Beijing secret underground city

The article from Vintage News:

Beijing has a 20,000-acre secret underground city, Dìxià Chéng, that was built during the Cold War by 300,000 people digging by hand

Deep below the bustling streets of Beijing, China, is a whole other world–one whose hidden existence is a badly kept secret. The city is home to 21.5 million people, but several thousand of them live in these underground tunnels that extend up to three stories below the ground.

There is no official disclosure of the total size of the complex, nor exactly where all of the tunnels are located, but it is believed that they cover an area of more than 20,000 acres and connect all of the city’s major governmental buildings. There may have once been as many as 900 entrances.

In Chinese, the underground city is known as Dìxià Chéng, meaning dungeon. It was created as a city-sized refuge from nuclear attack by ordinary people digging by hand, many of them equipped only with shovels and carrying everything in bamboo baskets. Work began in 1969 and the secret city continued to be expanded through to 1979.

Tension between China and Russia during the Cold War came to a head in 1969 with the Sino-Soviet border conflict, an undeclared military skirmish that tested the will of both countries. The relationship between the two countries continued in a delicate balance right up until 1991.  China was on high alert to the real possibility of full-scale war.

The response of Chairman Mao Zedong, President of the People’s Republic of China, was to instruct his citizens “Shenwadong, chengjiliang, buchengba” which pretty much translates as “dig deep tunnels, store food and prepare for war.” In Beijing, around 300,000 civilians quite literally dug in and carried out Chairman Mao’s ominous wishes. The Beijingers, under the guidance of army engineers, created a huge, complex underground network. The various tunnel systems linked up around 10,000 atomic bunkers, plus restaurants, theaters, warehouses, factories, a mushroom farm, sports facilities, everything a community might need to survive a nuclear war. Even the ventilation system could be isolated from the outside air. According to some accounts, the Chinese government boasted at the time that the underground complex was large enough to accommodate the entire population of central Beijing, around 6 million people in 1969.

Of course, Dìxià Chéng was never needed for its intended purpose. In the 1980s, several sections were handed over to neighborhood authorities, who turned these bunkers into offices and shops. However, most of Beijing’s underground world is privately owned and there are still quite a few entrances from the basements of ordinary shops and apartment blocks.

Taking advantage of the increasing number of people migrating from rural areas to find work in an already crowded Beijing, the owners of sections of tunnel system turned their bunkers into tiny residential units, offering them at around a third of the city’s skyrocketing rental prices.

Known as the Rat Tribe, some of the residents have lived here for decades, while for others, life underground is a temporary stop-gap until they can afford to move into an apartment above ground.

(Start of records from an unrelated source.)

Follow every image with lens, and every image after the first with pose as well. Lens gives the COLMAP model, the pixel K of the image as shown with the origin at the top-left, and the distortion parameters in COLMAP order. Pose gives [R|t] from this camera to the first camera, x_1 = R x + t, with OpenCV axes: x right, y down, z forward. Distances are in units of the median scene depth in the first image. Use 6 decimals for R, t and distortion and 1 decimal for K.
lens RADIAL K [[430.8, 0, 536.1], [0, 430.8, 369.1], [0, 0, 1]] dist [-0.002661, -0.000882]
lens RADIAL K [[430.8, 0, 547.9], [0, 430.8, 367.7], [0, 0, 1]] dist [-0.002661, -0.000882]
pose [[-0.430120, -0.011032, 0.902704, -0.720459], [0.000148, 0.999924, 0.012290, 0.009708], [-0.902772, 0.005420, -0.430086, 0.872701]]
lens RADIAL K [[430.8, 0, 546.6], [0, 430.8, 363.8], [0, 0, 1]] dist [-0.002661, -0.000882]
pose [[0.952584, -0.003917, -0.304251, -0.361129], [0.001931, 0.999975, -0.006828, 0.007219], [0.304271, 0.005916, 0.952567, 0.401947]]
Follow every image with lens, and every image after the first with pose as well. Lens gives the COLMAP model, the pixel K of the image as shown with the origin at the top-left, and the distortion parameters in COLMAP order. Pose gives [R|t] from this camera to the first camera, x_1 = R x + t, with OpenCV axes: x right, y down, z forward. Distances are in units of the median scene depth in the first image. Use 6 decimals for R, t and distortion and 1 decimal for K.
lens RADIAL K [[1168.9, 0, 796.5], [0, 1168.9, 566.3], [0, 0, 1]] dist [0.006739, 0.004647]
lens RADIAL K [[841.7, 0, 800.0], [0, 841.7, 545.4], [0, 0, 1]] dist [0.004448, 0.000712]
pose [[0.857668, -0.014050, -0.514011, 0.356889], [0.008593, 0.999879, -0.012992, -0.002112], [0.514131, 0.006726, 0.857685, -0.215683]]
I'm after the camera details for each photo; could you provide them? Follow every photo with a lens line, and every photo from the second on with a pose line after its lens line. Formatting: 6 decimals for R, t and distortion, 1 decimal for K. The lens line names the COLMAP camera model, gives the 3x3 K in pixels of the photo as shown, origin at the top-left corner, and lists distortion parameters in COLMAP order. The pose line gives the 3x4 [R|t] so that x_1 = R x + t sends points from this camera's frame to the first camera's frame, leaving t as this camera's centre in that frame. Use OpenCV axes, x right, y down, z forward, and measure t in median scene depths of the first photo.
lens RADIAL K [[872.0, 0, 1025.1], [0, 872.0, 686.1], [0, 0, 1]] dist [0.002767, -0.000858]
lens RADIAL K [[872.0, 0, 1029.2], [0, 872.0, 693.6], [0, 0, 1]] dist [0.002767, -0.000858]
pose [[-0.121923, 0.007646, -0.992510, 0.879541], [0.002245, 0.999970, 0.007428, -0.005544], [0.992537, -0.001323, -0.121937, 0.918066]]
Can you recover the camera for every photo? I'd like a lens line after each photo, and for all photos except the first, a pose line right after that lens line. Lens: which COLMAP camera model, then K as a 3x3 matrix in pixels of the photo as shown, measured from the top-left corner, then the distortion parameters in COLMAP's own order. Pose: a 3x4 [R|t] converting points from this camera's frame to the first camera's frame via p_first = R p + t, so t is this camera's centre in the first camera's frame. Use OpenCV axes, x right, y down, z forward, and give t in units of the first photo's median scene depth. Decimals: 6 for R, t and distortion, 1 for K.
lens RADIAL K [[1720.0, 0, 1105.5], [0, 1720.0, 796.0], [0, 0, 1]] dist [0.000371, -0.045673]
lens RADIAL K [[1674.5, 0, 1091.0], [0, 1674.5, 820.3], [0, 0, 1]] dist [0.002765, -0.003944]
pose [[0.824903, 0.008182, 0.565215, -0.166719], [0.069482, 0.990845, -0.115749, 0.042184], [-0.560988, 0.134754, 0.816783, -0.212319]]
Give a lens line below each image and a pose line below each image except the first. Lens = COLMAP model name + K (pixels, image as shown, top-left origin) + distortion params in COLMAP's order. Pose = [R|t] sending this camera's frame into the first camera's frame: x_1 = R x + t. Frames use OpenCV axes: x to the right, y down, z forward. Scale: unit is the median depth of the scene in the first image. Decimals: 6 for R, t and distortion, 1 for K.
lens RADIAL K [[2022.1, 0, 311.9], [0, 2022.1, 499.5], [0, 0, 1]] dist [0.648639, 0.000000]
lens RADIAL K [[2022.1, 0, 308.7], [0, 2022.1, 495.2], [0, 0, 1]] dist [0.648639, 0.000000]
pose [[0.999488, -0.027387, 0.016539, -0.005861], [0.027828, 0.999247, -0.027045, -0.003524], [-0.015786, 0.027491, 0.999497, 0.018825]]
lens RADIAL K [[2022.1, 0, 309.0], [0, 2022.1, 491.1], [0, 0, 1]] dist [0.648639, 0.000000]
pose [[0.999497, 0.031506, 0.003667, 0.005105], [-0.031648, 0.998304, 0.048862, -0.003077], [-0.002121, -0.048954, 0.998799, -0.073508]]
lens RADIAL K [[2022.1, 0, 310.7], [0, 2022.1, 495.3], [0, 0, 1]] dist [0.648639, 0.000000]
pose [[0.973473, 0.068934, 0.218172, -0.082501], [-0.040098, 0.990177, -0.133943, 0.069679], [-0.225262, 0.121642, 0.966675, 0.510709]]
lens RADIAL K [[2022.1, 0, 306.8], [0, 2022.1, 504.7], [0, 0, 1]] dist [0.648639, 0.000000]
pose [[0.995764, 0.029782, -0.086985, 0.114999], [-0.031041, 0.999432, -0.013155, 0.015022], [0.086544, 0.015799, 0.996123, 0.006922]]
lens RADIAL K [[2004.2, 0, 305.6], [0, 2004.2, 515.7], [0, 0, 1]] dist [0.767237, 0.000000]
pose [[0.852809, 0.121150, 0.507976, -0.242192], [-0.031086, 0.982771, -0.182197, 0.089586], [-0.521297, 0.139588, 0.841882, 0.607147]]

Conditions are cramped and damp. In 2010, because of worries about safety hazards that were not fixed by notoriously neglectful landlords, Beijing authorities ruled that nuclear shelters and subterranean storage areas could no longer be used for residential purposes. However, the residents have nowhere else to go, and they were allowed to remain, but with an uncertain future.

In 2016, possibly due to increasing media exposure of the life underneath Beijing, the first group of tunnel dwellers were evicted–with no advance warning. Other residents are no doubt wondering when evacuation plans will be rolled out to include their district.

But one man has turned what is a life-changing upheaval for the Rat Tribe into an opportunity to improve his community. Zhou Zishu, in collaboration with designers, artists, local citizens, and private companies, has brought to life an initiative to turn the recently vacated tunnels into a vibrant community center, complete with library, reading rooms, social area, cafés, kid’s play space, hair salon, and much more. There are also a number of shops and a gym.

The vibrantly renovated nuclear shelter is named Digua Shequ, which is Chinese for Sweet Potato Community, a cute philosophical reference to the way this rhizome grows strong underground, seemingly with no beginning or end. But Zishu also picked the name because it reminds him of the first thing he ate when he arrived in Beijing: steaming hot sweet potato that his friend had brought along to greet him with at the airport. It is symbolic of the big difference that small gestures can make.